COVID-19 has also created all sorts of other problems in the industry. Food and alcohol supply chains remain tight, creating scarcity, impacting menu options and increasing prices. The acute crisis for workers has brought about good changes and less big changes: wages have risen and other standards may improve, but working hours have become unpredictable. Staff shortage means that the workers standing on the clock are thinly distributed.
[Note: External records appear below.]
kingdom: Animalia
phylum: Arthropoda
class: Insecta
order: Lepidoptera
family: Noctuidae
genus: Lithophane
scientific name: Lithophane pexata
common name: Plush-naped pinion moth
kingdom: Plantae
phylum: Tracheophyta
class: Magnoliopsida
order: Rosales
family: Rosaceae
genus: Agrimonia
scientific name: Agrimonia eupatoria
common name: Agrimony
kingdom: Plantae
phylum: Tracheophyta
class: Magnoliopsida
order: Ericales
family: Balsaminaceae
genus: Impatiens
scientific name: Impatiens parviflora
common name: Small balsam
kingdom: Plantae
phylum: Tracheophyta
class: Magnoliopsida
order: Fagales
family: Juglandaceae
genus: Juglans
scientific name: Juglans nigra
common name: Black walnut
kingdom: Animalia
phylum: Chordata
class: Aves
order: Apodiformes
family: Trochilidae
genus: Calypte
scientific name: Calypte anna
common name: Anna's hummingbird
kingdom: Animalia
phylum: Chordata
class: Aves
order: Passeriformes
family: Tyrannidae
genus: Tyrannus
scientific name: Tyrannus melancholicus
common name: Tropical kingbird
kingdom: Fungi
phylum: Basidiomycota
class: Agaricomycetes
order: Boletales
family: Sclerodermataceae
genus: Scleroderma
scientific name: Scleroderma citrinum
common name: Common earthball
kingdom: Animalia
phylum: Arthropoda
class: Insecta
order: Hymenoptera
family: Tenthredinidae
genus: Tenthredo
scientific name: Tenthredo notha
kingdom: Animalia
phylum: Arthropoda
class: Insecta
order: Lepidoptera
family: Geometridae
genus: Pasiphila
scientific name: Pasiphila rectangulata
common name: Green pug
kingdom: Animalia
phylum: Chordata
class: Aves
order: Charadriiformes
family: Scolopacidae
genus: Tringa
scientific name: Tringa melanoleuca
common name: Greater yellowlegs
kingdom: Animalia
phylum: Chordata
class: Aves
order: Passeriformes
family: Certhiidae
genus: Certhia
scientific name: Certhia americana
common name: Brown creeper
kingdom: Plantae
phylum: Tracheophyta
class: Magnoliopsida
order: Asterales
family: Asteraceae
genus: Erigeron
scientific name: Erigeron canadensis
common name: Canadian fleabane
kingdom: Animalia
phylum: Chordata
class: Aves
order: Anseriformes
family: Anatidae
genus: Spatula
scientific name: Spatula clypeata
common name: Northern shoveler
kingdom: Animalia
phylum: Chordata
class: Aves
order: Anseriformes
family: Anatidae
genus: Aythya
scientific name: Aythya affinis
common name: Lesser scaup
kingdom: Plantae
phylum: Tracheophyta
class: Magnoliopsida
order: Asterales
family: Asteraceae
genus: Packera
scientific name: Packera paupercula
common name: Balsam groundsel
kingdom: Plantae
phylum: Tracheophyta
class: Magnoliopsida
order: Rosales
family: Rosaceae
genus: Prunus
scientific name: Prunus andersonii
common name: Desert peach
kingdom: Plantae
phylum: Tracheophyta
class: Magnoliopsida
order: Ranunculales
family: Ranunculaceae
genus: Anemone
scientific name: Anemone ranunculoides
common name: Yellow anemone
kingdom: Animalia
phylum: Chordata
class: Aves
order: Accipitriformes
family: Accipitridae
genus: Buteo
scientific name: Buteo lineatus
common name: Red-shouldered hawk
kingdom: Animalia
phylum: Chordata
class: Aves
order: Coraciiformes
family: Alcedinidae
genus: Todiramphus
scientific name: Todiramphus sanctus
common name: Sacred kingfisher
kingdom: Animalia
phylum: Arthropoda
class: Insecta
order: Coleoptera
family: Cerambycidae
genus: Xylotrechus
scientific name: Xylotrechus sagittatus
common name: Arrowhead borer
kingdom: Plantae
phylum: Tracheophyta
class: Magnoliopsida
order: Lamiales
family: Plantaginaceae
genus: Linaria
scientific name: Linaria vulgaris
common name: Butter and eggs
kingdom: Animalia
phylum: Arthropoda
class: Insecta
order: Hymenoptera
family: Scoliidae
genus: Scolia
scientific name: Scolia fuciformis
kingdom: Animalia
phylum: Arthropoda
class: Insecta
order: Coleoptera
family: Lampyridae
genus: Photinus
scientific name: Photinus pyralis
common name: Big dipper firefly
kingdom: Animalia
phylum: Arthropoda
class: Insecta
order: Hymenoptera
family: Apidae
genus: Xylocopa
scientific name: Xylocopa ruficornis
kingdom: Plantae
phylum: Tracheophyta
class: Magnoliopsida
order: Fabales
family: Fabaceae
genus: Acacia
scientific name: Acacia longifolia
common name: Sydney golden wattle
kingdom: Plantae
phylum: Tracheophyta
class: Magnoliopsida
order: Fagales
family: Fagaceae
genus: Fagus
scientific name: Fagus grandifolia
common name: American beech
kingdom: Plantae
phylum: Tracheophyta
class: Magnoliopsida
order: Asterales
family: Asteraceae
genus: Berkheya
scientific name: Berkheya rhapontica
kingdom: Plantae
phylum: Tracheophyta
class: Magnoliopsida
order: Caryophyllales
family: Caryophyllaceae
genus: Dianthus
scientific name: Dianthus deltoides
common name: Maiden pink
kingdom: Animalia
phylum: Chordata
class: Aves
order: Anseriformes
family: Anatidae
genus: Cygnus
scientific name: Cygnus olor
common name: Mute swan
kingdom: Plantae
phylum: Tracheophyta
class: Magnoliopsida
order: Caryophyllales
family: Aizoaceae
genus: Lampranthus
Some bars keep their kitchens closed at certain times or days; others close well before 2 a.m.
One reason for the reduced ranks in the service industry is that many veteran waiters, chefs, bartenders, and managers have made other career choices, said Thomas, who is also the president of the Philadelphia Chapter of the US Bartenders’ Guild.
“In a positive way, [the pandemic] gave more options to some of us who didn’t spend as much time introspectively thinking about what we could do with our lives outside of these opportunities. When that happened, a lot of people who were in this industry realized that this industry wasn’t really serving them, âhe says.
The absence of these veterans makes recruiting more difficult, but Thomas also sees an advantage. There is an influx of young and newly interested workers who are laying the foundations for a next generation. âWe train new employees to become excellent bartenders. It takes a while, âhe says. “We just can’t do 100% of our speed, volume and capacity the way we want, even if we weren’t in a pandemic.”
What is the sum of these changes for the customers? The service can be a little slower, the prices higher, the night shorter. But you can’t tell the difference either. Bar-goers can still crowd around a table or dance floor and forget their worries for a while.
“Check out the Gayborhood on a weekend evening – it’s full,” says Resa Mueller, a long-time Philly bartender who is also currently doing research and development. “People are back and ready to dance.”
It will take years to define the impact of the pandemic on the industry – its effects are still being felt. In the meantime, for those ready to lie on their stomach, enough for the bar to be back.